### Task directions
Copy out the lines of the records below verbatim, leaving the pictures out of your answer.

### Given information
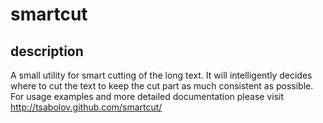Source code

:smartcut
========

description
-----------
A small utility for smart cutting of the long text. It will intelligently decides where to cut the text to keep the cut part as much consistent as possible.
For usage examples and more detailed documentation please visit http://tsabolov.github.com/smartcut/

### Finished exercise
Source code

:smartcut
========

description
-----------
A small utility for smart cutting of the long text. It will intelligently decides where to cut the text to keep the cut part as much consistent as possible.
For usage examples and more detailed documentation please visit http://tsabolov.github.com/smartcut/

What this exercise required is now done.